Musk, who was named as TIME's person of the year on Monday, is looking to reverse the apparent damage his rockets have caused, given that they currently use kerosene as fuel, which emits carbon dioxide into the atmosphere at present.
This goes alongside the Xprize Carbon Removal, which was launched earlier this year.
It sees the winner given £80 million for having the best carbon removal technology.
Launching the prize, which officially came into being on April 22, 2021 (also know as Earth Day), he said: “We want to make a truly meaningful impact.
Carbon negativity, not neutrality.
“This is not a theoretical competition; we want teams that will build real systems that can make a measurable impact and scale to a gigaton level.

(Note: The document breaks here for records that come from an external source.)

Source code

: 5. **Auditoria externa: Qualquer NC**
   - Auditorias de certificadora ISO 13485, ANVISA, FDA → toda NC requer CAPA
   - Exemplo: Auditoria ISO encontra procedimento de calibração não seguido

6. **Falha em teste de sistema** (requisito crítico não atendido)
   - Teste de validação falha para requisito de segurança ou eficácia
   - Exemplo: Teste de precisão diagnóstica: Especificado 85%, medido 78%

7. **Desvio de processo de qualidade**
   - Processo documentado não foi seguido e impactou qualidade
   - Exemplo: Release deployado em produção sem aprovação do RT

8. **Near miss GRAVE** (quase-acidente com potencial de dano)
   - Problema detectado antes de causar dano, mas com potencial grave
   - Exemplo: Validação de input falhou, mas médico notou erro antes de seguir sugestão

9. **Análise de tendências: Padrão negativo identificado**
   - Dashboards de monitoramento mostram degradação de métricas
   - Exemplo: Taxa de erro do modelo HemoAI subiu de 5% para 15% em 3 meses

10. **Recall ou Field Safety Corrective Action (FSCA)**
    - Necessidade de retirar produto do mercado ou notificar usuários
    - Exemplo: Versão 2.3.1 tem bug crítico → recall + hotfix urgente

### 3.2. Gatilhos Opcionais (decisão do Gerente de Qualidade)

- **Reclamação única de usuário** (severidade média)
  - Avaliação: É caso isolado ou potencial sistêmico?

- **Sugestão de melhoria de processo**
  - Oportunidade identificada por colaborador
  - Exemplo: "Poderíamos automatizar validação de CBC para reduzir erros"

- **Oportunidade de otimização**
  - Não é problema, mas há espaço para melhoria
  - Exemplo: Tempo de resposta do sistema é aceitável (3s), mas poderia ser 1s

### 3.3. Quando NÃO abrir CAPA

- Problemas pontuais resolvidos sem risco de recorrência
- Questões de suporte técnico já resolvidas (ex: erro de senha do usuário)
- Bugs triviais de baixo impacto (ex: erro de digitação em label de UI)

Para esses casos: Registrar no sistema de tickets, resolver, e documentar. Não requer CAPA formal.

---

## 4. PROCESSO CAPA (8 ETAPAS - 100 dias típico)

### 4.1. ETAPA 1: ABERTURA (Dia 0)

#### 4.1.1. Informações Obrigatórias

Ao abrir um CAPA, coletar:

“Whatever it takes – time is of the essence.”
If Musk's plans to make rocket fuel from carbon dioxide prove a success, then it appears that he is hoping this will help with his long-term plans to colonise Mars.
His SpaceX company is currently developing a deep-space rocket which could travel to Mars, and take humans there, too.
He has previously claimed that a manned mission to the red plant would take place in just five years time, in 2026.
He is also hoping to be able to drill for natural gas in Texas, which can also be used to power his rockets – thus also filling the void of the US Government's attempts at closing oil fields in the Lone Star state.